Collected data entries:
....................

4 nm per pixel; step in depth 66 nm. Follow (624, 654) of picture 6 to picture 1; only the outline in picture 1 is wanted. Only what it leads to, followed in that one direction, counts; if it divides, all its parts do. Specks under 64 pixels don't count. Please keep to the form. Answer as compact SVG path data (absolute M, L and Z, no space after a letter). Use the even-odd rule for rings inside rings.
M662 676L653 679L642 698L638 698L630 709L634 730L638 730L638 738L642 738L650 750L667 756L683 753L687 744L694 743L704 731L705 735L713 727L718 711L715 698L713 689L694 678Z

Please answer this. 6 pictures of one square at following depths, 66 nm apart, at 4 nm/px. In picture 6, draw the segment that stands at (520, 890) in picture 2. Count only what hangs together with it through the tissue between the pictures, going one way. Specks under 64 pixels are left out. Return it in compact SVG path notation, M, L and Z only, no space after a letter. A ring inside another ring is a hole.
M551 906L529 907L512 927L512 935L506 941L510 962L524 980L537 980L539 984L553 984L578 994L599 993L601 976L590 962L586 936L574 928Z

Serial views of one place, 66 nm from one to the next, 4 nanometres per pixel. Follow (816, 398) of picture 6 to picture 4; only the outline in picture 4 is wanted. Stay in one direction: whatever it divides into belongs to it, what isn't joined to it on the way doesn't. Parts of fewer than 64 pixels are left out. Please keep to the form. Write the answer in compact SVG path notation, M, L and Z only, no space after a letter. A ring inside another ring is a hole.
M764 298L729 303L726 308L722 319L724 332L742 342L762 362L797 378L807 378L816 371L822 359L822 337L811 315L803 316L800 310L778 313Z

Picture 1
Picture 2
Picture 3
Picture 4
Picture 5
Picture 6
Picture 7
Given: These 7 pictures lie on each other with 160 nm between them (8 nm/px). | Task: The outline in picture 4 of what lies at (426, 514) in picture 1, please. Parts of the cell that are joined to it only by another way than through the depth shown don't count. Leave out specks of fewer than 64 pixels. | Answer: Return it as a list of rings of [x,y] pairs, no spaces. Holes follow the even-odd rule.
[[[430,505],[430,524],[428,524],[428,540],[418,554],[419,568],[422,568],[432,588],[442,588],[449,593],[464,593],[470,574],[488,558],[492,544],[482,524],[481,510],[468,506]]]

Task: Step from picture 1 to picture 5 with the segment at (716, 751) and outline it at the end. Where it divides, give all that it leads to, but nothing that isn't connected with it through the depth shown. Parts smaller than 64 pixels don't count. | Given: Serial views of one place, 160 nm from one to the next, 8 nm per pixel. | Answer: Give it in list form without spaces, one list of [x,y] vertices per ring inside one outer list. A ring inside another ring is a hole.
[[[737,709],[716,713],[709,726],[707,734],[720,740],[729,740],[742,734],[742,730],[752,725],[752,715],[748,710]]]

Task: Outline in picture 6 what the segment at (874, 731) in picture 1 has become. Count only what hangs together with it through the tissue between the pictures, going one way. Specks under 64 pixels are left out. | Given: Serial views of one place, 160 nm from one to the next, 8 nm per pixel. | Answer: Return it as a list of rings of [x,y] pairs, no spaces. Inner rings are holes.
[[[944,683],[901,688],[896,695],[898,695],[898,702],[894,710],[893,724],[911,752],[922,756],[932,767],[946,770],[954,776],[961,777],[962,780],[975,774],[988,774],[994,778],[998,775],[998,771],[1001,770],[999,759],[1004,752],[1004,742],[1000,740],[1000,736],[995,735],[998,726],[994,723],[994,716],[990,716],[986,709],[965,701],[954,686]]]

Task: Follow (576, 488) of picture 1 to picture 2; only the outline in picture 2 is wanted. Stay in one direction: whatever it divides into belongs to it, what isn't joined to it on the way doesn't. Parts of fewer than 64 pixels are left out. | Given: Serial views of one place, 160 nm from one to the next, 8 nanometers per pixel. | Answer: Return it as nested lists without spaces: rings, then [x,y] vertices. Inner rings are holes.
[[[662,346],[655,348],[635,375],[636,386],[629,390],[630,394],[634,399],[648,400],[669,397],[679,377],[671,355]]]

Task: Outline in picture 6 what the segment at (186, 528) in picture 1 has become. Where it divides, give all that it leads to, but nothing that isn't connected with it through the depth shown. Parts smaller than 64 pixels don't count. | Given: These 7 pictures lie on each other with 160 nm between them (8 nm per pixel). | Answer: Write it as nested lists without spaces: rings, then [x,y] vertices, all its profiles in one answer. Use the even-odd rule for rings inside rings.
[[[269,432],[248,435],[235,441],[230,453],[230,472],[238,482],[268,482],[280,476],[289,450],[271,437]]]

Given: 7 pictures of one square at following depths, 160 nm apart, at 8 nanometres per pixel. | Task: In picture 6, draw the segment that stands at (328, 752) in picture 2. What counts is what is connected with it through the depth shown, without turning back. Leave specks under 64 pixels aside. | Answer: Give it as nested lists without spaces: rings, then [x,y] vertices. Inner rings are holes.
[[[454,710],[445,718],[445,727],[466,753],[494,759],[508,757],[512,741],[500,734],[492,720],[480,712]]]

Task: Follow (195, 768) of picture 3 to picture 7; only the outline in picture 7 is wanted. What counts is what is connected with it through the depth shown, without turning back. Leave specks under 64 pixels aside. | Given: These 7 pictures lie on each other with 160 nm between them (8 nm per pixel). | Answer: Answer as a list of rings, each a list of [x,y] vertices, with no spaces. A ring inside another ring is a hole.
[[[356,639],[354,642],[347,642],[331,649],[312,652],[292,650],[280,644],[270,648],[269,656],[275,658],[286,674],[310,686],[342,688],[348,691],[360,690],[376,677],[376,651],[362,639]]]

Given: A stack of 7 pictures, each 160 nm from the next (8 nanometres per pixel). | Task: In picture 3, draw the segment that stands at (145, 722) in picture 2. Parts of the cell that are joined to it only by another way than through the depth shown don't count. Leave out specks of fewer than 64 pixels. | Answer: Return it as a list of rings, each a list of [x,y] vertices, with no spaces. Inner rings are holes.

....................

Work instruction —
Output the records above precisely.

Response to the task —
4 nm per pixel; step in depth 66 nm. Follow (624, 654) of picture 6 to picture 1; only the outline in picture 1 is wanted. Only what it leads to, followed in that one direction, counts; if it divides, all its parts do. Specks under 64 pixels don't count. Please keep to the form. Answer as compact SVG path data (absolute M, L and Z, no space after a letter). Use the even-odd rule for rings inside rings.
M662 676L653 679L642 698L638 698L630 709L634 730L638 730L638 738L642 738L650 750L667 756L683 753L687 744L694 743L704 731L705 735L713 727L718 711L715 698L713 689L694 678Z

Please answer this. 6 pictures of one square at following depths, 66 nm apart, at 4 nm/px. In picture 6, draw the segment that stands at (520, 890) in picture 2. Count only what hangs together with it through the tissue between the pictures, going one way. Specks under 64 pixels are left out. Return it in compact SVG path notation, M, L and Z only, no space after a letter. A ring inside another ring is a hole.
M551 906L529 907L512 927L512 935L506 941L510 962L524 980L537 980L539 984L553 984L578 994L599 993L601 976L590 962L586 936L574 928Z

Serial views of one place, 66 nm from one to the next, 4 nanometres per pixel. Follow (816, 398) of picture 6 to picture 4; only the outline in picture 4 is wanted. Stay in one direction: whatever it divides into belongs to it, what isn't joined to it on the way doesn't. Parts of fewer than 64 pixels are left out. Please keep to the form. Write the answer in compact SVG path notation, M, L and Z only, no space after a letter. A ring inside another ring is a hole.
M764 298L729 303L726 308L722 319L724 332L742 342L762 362L797 378L807 378L816 371L822 359L822 337L811 315L803 316L800 310L778 313Z

Picture 1
Picture 2
Picture 3
Picture 4
Picture 5
Picture 6
Picture 7
Given: These 7 pictures lie on each other with 160 nm between them (8 nm/px). | Task: The outline in picture 4 of what lies at (426, 514) in picture 1, please. Parts of the cell that are joined to it only by another way than through the depth shown don't count. Leave out specks of fewer than 64 pixels. | Answer: Return it as a list of rings of [x,y] pairs, no spaces. Holes follow the even-odd rule.
[[[430,505],[430,524],[428,524],[428,540],[418,554],[419,568],[422,568],[432,588],[442,588],[449,593],[464,593],[470,574],[488,558],[492,544],[482,524],[481,510],[468,506]]]

Task: Step from picture 1 to picture 5 with the segment at (716, 751) and outline it at the end. Where it divides, give all that it leads to, but nothing that isn't connected with it through the depth shown. Parts smaller than 64 pixels don't count. | Given: Serial views of one place, 160 nm from one to the next, 8 nm per pixel. | Answer: Give it in list form without spaces, one list of [x,y] vertices per ring inside one outer list. A ring inside another ring is a hole.
[[[737,709],[716,713],[709,726],[707,734],[720,740],[729,740],[742,734],[742,730],[752,725],[752,715],[748,710]]]

Task: Outline in picture 6 what the segment at (874, 731) in picture 1 has become. Count only what hangs together with it through the tissue between the pictures, going one way. Specks under 64 pixels are left out. | Given: Serial views of one place, 160 nm from one to the next, 8 nm per pixel. | Answer: Return it as a list of rings of [x,y] pairs, no spaces. Inner rings are holes.
[[[944,683],[901,688],[896,695],[898,695],[898,702],[894,710],[893,724],[911,752],[922,756],[932,767],[946,770],[954,776],[961,777],[962,780],[975,774],[988,774],[994,778],[998,775],[998,771],[1001,770],[999,759],[1004,752],[1004,742],[1000,740],[1000,736],[995,735],[998,726],[994,723],[994,716],[990,716],[986,709],[965,701],[954,686]]]

Task: Follow (576, 488) of picture 1 to picture 2; only the outline in picture 2 is wanted. Stay in one direction: whatever it divides into belongs to it, what isn't joined to it on the way doesn't. Parts of fewer than 64 pixels are left out. | Given: Serial views of one place, 160 nm from one to the next, 8 nanometers per pixel. | Answer: Return it as nested lists without spaces: rings, then [x,y] vertices. Inner rings are holes.
[[[662,346],[655,348],[635,375],[636,386],[629,390],[630,394],[634,399],[648,400],[669,397],[679,377],[671,355]]]

Task: Outline in picture 6 what the segment at (186, 528) in picture 1 has become. Where it divides, give all that it leads to, but nothing that isn't connected with it through the depth shown. Parts smaller than 64 pixels don't count. | Given: These 7 pictures lie on each other with 160 nm between them (8 nm per pixel). | Answer: Write it as nested lists without spaces: rings, then [x,y] vertices, all its profiles in one answer. Use the even-odd rule for rings inside rings.
[[[269,432],[248,435],[235,441],[230,453],[230,472],[238,482],[268,482],[280,476],[289,450],[271,437]]]

Given: 7 pictures of one square at following depths, 160 nm apart, at 8 nanometres per pixel. | Task: In picture 6, draw the segment that stands at (328, 752) in picture 2. What counts is what is connected with it through the depth shown, without turning back. Leave specks under 64 pixels aside. | Answer: Give it as nested lists without spaces: rings, then [x,y] vertices. Inner rings are holes.
[[[454,710],[445,718],[445,727],[466,753],[494,759],[508,757],[512,741],[500,734],[492,720],[480,712]]]

Task: Follow (195, 768) of picture 3 to picture 7; only the outline in picture 7 is wanted. What counts is what is connected with it through the depth shown, without turning back. Leave specks under 64 pixels aside. | Given: These 7 pictures lie on each other with 160 nm between them (8 nm per pixel). | Answer: Answer as a list of rings, each a list of [x,y] vertices, with no spaces. A ring inside another ring is a hole.
[[[356,639],[354,642],[347,642],[331,649],[312,652],[292,650],[280,644],[270,648],[269,656],[275,658],[286,674],[310,686],[342,688],[348,691],[360,690],[376,677],[376,651],[362,639]]]

Given: A stack of 7 pictures, each 160 nm from the next (8 nanometres per pixel). | Task: In picture 3, draw the segment that stands at (145, 722) in picture 2. Parts of the cell that are joined to it only by another way than through the depth shown don't count. Leave out specks of fewer than 64 pixels. | Answer: Return it as a list of rings, each a list of [x,y] vertices, with no spaces. Inner rings are holes.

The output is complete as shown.